= Task requirements =
Pull the text lines from every item below and reproduce them word for word, leaving the pictures out of your answer.

Records provided START

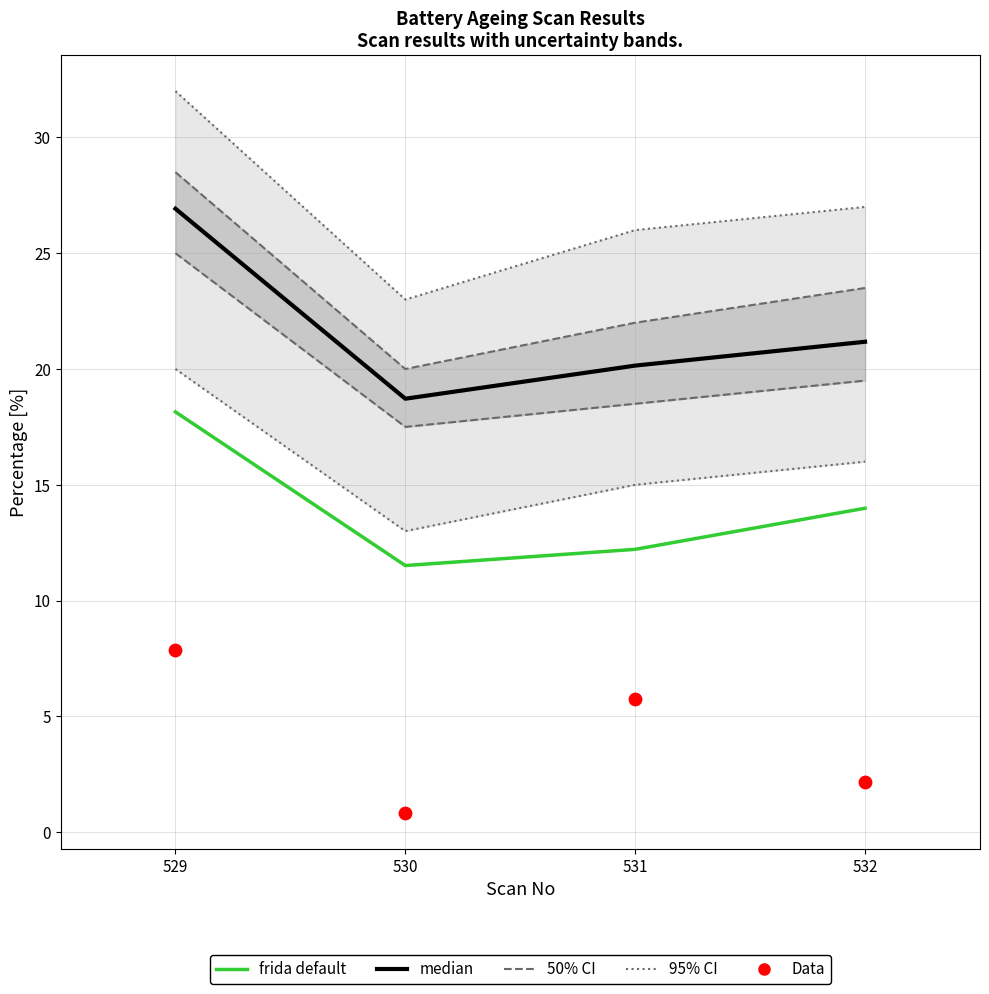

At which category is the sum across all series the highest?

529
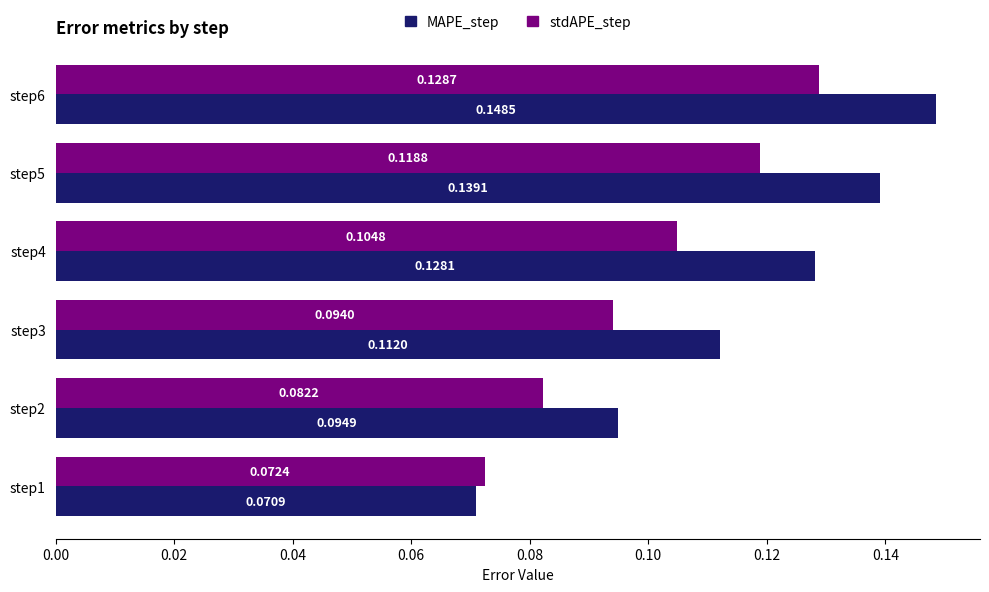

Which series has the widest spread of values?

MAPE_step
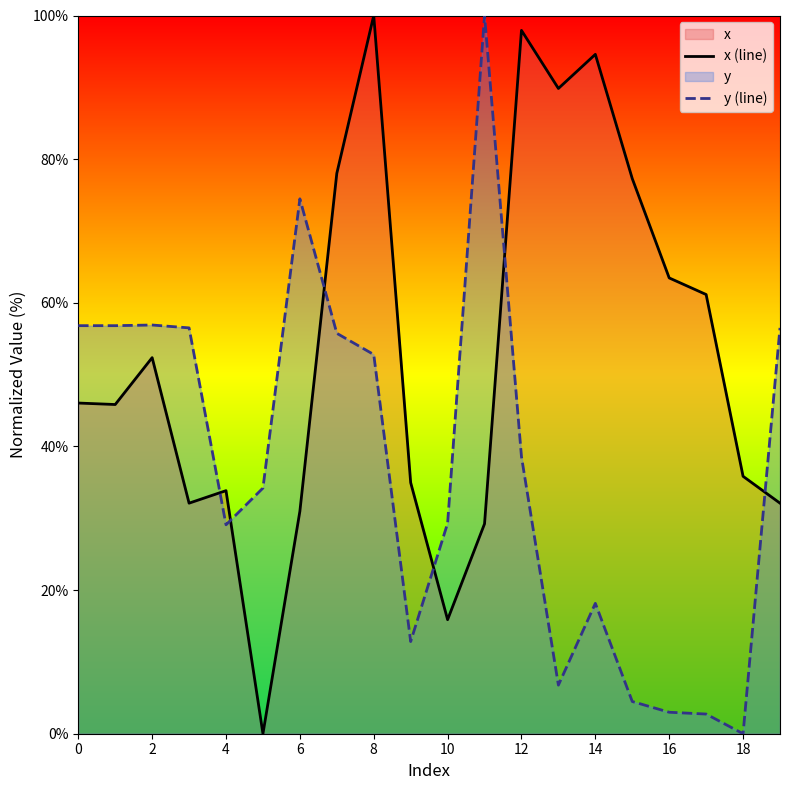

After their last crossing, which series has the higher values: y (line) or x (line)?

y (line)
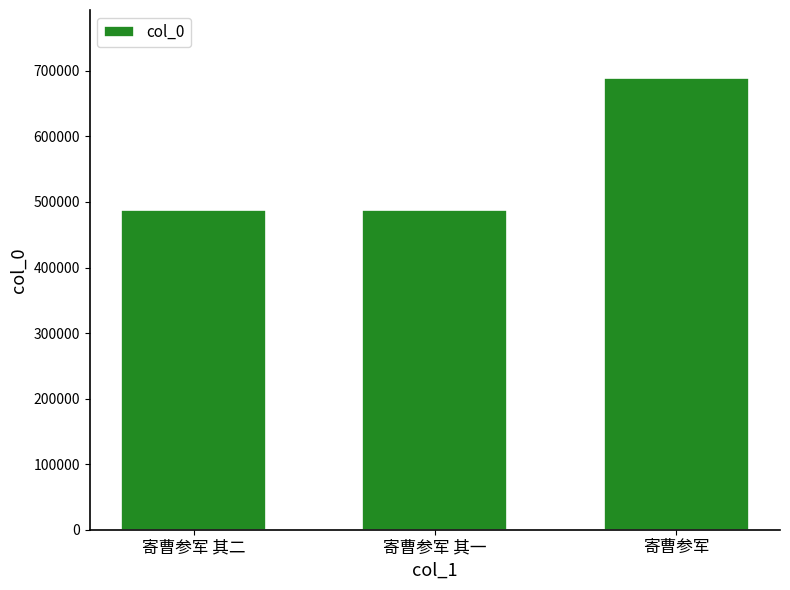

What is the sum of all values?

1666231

Records provided END

= Solution below =
At which category is the sum across all series the highest?

529

Which series has the widest spread of values?

MAPE_step

After their last crossing, which series has the higher values: y (line) or x (line)?

y (line)

What is the sum of all values?

1666231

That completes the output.